*** Opening of Source passage ***

Gay rights parade called off in Israel
JERUSALEM — As the Israeli-Palestinian conflict boiled over this week, it competed for headlines here with a pivotal clash in Israel’s culture war between secular and Orthodox Jewish values.
The inflammatory issue: gay rights in the Holy Land.
For days, Israeli television aired images of ultra-Orthodox Jews in black suits and hats, pelting police with stones and setting cars afire in a crusade against a planned gay pride march through Jerusalem.
The battle ended Friday in a setback for Israel’s gay community, which bowed to police and rabbinical pressure to take the annual event off the streets and confine it to a stadium. Nearly 4,000 revelers waved rainbow flags and danced to live rock and rap music, but the mood was dampened by a sense of retreat.
“They decided to lock us in a cage,” said Ronen Hady-Cohen, a 30-year-old medical student who walked through a protective cordon of 3,000 police officers to get to the rally at Hebrew University’s fenced-in sports field. “The ultra-Orthodox interpret this as a victory, and I’m afraid that a lot of Israelis agree.”
The flap over the parade reflected a sharp divide in Israeli society.
The country’s democracy encompasses an array of secular groups that defend gay interests and have begun a campaign for same-sex marriage. Tel Aviv has a vibrant gay scene. Like nearly every Israeli, gays and lesbians are drafted into the army and given an opportunity to advance up the ranks.

*** Close of Source passage ***
*** Opening of Information provided ***

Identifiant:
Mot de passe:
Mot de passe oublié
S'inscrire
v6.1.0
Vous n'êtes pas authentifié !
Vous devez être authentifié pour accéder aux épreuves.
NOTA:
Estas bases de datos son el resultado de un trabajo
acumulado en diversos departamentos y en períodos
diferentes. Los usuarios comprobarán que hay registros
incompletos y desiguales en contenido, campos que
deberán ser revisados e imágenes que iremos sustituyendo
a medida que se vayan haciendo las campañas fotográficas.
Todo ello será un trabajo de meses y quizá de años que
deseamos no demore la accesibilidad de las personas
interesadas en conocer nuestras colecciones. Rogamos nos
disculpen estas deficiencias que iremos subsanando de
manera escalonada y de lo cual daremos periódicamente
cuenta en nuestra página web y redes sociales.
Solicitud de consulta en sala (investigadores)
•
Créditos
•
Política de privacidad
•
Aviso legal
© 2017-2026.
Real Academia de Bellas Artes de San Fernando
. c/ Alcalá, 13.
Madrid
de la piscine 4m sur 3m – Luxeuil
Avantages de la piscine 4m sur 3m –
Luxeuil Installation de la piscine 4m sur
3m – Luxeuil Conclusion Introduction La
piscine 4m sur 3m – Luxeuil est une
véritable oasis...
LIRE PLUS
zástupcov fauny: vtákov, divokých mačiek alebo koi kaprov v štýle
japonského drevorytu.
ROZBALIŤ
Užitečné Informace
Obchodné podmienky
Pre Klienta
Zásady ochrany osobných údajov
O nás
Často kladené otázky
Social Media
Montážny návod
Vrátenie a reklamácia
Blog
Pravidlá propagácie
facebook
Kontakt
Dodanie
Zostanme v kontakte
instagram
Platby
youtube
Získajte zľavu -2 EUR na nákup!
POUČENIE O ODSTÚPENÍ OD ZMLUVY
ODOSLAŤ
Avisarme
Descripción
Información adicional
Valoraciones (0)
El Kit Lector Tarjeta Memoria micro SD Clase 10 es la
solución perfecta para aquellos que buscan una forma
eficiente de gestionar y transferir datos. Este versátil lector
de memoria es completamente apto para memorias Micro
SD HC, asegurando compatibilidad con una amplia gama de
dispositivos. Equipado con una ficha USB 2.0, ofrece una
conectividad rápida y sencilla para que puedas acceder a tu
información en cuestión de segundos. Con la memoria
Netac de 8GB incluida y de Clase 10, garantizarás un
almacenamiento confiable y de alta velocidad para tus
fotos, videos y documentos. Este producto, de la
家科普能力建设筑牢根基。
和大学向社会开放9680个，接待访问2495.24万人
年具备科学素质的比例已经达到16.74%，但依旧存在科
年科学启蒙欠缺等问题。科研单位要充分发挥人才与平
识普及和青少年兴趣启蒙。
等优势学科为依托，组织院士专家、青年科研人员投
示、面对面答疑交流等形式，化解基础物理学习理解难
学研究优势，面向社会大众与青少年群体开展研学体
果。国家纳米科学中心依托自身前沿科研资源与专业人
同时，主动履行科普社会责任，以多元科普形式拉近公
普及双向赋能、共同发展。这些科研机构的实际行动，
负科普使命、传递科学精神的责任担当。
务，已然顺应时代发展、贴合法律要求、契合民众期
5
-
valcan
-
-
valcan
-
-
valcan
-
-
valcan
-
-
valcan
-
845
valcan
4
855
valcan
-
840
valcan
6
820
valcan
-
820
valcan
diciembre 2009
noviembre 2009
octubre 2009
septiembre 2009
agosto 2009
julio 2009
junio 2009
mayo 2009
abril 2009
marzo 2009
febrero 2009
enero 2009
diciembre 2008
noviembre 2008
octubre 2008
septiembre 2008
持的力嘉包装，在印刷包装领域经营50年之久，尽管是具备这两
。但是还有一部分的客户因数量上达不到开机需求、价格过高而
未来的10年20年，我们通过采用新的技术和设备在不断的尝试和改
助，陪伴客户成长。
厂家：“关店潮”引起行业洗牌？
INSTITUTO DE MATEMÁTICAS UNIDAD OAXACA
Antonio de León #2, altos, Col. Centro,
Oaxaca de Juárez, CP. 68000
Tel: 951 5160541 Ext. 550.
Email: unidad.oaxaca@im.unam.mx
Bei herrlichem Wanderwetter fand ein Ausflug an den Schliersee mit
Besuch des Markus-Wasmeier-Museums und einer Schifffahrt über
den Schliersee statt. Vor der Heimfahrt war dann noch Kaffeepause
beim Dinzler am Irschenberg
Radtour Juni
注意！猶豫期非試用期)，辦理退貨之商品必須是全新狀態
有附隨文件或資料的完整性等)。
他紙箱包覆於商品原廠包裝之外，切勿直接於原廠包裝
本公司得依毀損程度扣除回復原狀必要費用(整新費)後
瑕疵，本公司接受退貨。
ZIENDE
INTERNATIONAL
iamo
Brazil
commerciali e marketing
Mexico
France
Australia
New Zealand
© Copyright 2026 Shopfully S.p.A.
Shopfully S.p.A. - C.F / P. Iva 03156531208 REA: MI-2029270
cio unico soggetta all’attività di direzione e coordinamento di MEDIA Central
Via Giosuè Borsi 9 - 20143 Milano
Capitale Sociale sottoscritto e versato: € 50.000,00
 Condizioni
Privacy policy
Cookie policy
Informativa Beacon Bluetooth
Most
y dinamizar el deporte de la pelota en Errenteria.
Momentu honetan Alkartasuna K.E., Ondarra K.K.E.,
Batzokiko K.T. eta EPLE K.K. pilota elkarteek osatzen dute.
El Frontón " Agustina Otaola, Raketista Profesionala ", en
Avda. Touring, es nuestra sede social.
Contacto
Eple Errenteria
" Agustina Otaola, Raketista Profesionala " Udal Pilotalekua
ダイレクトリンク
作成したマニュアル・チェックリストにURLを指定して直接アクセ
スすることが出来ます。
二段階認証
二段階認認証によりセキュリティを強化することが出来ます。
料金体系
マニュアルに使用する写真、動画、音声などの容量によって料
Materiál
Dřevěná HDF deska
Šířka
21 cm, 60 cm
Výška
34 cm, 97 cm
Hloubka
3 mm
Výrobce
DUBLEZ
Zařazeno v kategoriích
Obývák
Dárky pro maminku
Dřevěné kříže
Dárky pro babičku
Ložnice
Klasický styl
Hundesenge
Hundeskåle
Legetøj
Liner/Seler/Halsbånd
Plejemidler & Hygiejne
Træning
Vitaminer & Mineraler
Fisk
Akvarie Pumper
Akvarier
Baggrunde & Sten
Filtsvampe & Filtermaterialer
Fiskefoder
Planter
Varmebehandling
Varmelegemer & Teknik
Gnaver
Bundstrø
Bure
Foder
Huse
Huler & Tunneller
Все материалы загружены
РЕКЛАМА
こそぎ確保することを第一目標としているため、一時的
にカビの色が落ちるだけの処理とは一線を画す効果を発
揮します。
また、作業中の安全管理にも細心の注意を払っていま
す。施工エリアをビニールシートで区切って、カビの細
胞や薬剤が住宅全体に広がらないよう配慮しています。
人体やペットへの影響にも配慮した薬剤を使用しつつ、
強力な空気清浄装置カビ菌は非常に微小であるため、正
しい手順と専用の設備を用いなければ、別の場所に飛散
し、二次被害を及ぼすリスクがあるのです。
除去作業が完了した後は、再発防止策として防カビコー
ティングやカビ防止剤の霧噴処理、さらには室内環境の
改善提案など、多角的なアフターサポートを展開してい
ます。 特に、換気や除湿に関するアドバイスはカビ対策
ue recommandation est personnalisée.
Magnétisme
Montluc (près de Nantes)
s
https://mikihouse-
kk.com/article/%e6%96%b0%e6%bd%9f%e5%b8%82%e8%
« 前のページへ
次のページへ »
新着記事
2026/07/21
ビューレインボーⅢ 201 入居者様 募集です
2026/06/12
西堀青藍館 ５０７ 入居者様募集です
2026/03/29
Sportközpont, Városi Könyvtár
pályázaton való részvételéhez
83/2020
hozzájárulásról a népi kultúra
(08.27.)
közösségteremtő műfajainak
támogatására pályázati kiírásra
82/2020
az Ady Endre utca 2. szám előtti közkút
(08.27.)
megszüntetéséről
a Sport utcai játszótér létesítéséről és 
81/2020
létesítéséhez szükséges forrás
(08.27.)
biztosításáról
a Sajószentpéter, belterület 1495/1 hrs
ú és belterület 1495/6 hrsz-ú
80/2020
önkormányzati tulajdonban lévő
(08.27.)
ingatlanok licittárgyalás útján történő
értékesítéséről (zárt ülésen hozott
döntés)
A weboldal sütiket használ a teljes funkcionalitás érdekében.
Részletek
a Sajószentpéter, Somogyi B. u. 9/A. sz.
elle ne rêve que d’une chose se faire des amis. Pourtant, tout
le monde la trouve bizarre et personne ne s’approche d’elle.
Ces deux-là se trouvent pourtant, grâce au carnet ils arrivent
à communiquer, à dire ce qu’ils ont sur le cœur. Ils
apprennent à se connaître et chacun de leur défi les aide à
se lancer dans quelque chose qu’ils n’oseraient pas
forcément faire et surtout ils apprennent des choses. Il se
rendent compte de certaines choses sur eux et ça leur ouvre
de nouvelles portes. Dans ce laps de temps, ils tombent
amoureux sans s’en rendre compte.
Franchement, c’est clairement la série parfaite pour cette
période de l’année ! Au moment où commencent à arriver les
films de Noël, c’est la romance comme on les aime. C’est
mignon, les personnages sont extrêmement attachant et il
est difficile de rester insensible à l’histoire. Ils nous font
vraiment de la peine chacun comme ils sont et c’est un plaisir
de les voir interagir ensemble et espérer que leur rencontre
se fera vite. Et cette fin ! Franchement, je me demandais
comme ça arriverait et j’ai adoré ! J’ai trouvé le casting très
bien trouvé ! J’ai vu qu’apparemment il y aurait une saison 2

*** Close of Information provided ***

[Problems to solve]:
1) List, in order, every number that the gay rights parade article writes in digits.
2) Echo the gay rights parade article word for word between "The battle ended" and "in Israeli society.", inclusive.

[Solutions to the exercise]:
1)
4,000
30
3,000

2)
The battle ended Friday in a setback for Israel’s gay community, which bowed to police and rabbinical pressure to take the annual event off the streets and confine it to a stadium. Nearly 4,000 revelers waved rainbow flags and danced to live rock and rap music, but the mood was dampened by a sense of retreat.
“They decided to lock us in a cage,” said Ronen Hady-Cohen, a 30-year-old medical student who walked through a protective cordon of 3,000 police officers to get to the rally at Hebrew University’s fenced-in sports field. “The ultra-Orthodox interpret this as a victory, and I’m afraid that a lot of Israelis agree.”
The flap over the parade reflected a sharp divide in Israeli society.